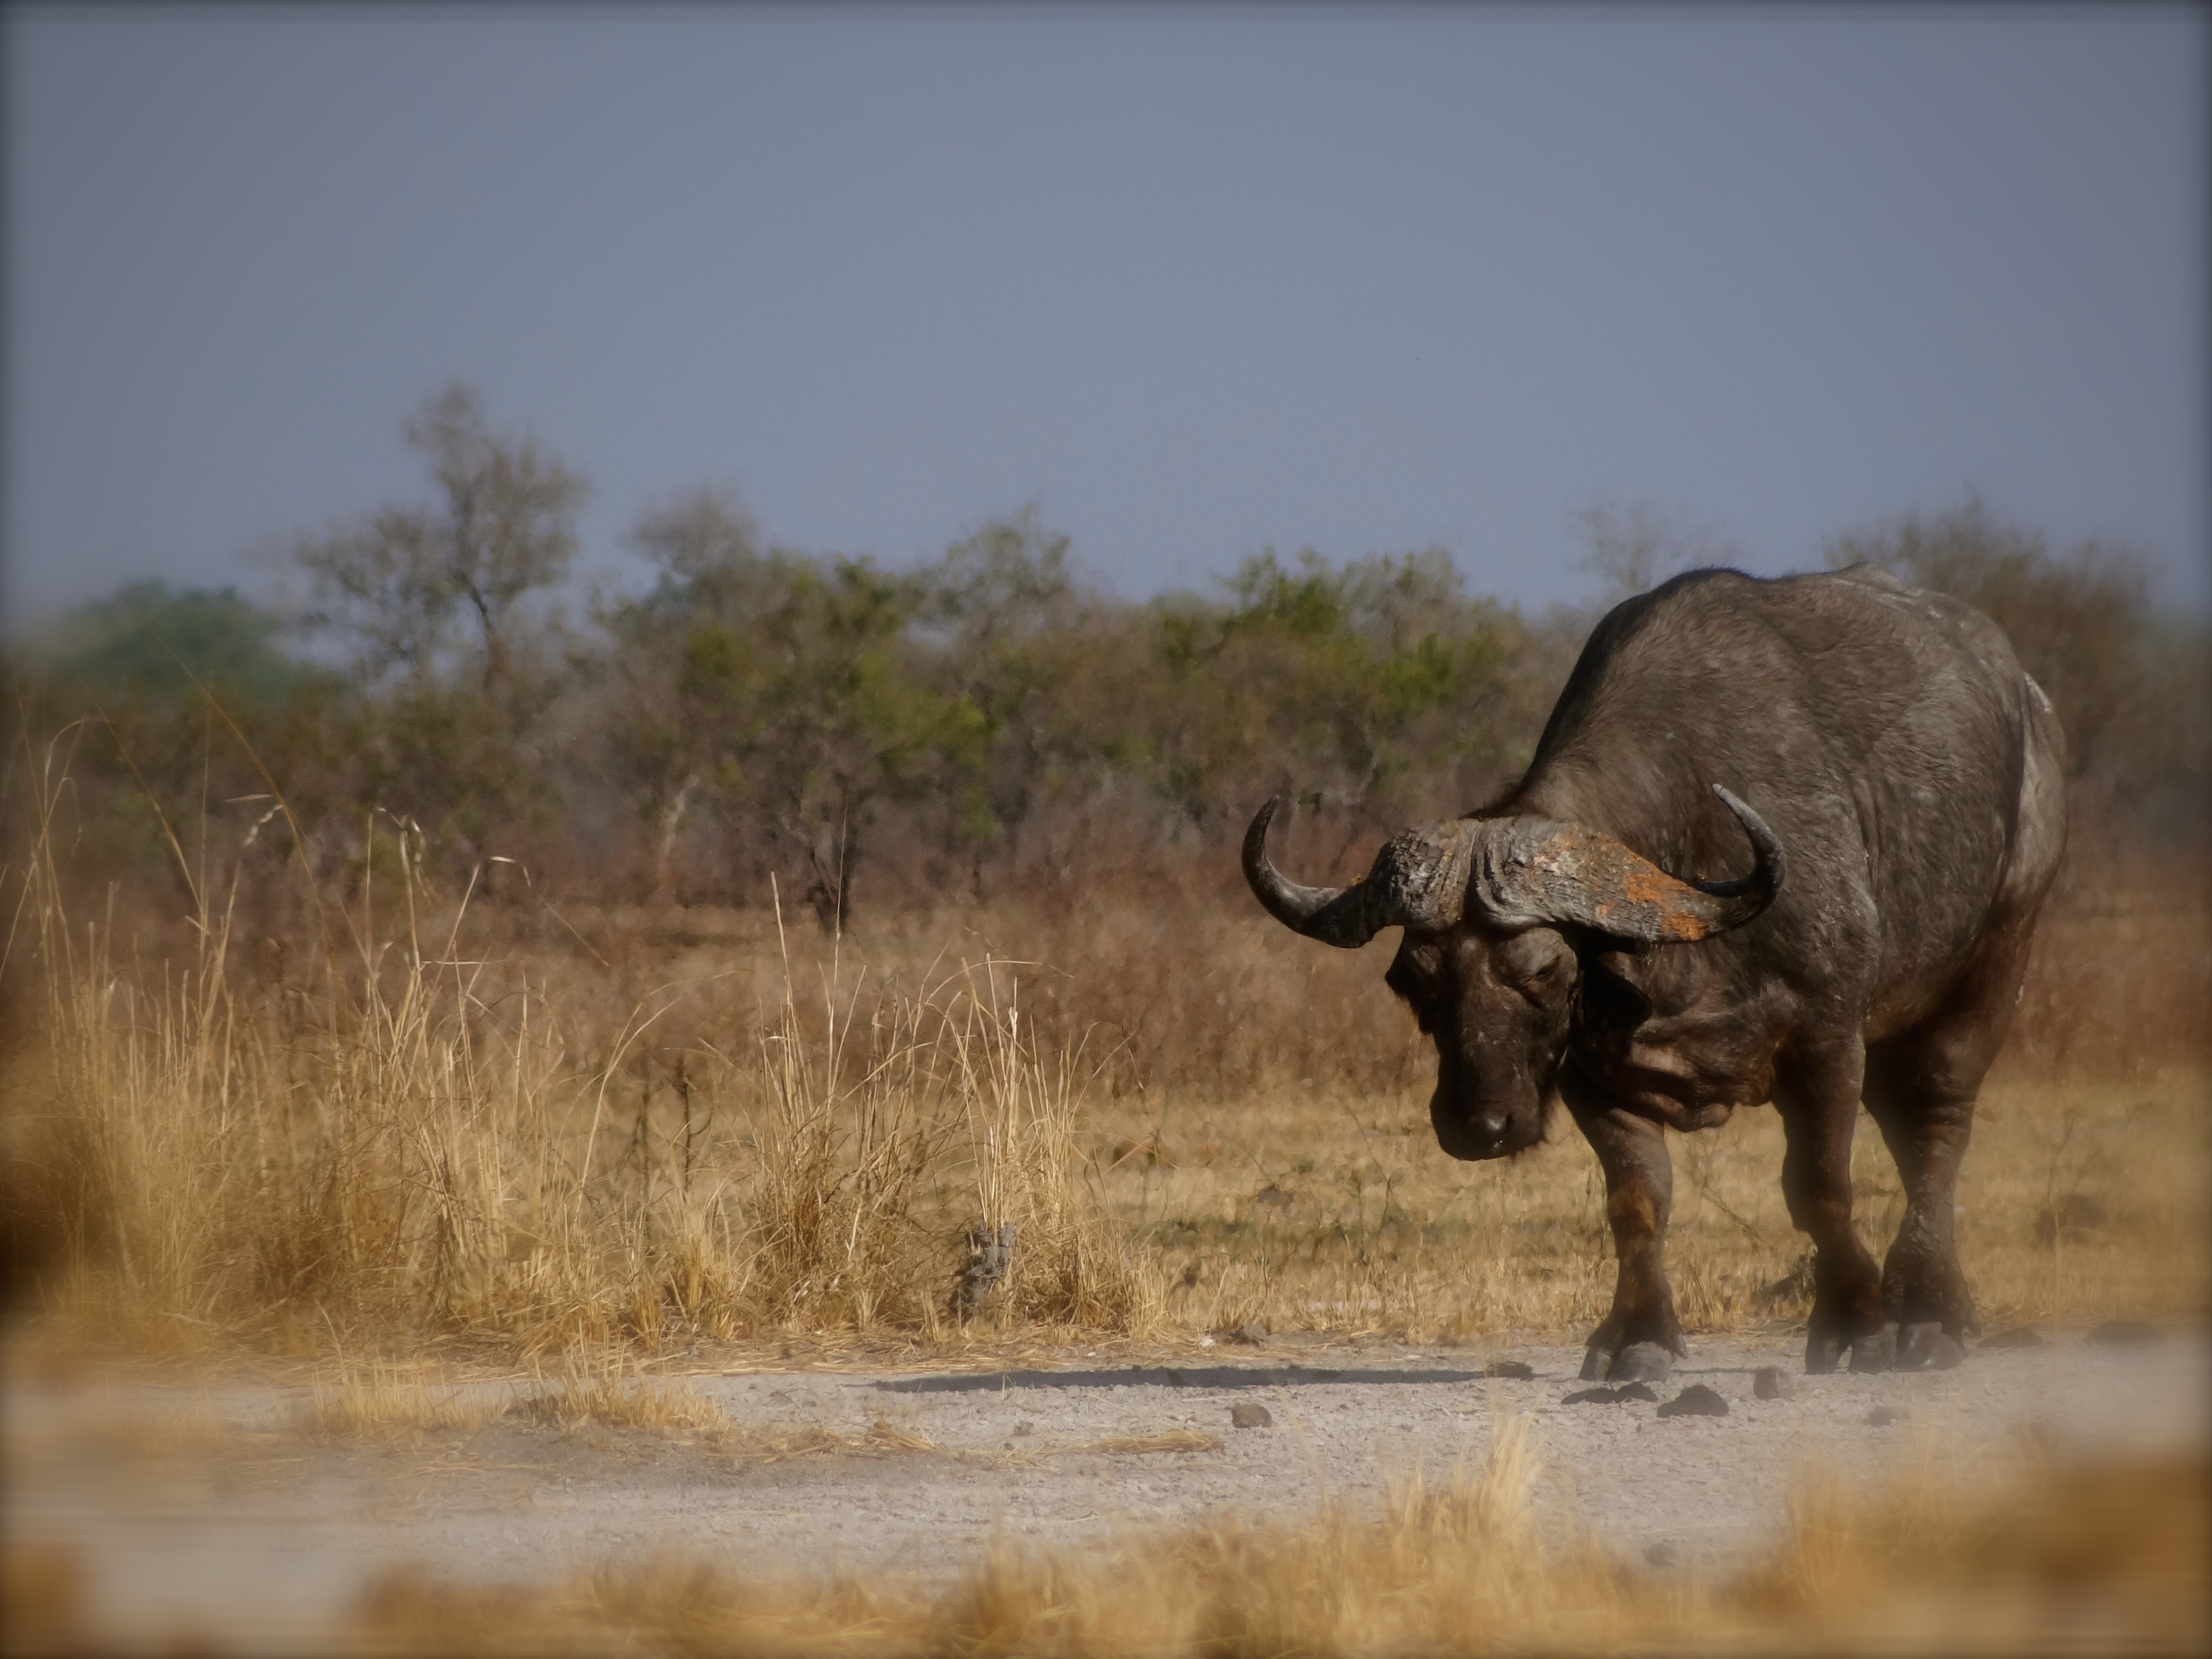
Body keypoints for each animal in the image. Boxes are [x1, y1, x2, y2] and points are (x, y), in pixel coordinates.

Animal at [1239, 571, 2062, 1380]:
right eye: (1413, 983)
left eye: (1545, 971)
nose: (1479, 1127)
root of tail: (2030, 702)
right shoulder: (1593, 1071)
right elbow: (1637, 1200)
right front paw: (1639, 1338)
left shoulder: (1828, 1037)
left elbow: (1821, 1189)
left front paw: (1856, 1323)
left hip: (1996, 957)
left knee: (1935, 1128)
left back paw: (1929, 1316)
---
■ **Required action**: All that is wanted is the stretch of lines above from the one containing "nose: (1479, 1127)" through the one containing "left knee: (1935, 1128)", duplicated exactly.

■ **Exercise result**:
nose: (1479, 1127)
root of tail: (2030, 702)
right shoulder: (1593, 1071)
right elbow: (1637, 1200)
right front paw: (1639, 1338)
left shoulder: (1828, 1037)
left elbow: (1821, 1189)
left front paw: (1856, 1323)
left hip: (1996, 957)
left knee: (1935, 1128)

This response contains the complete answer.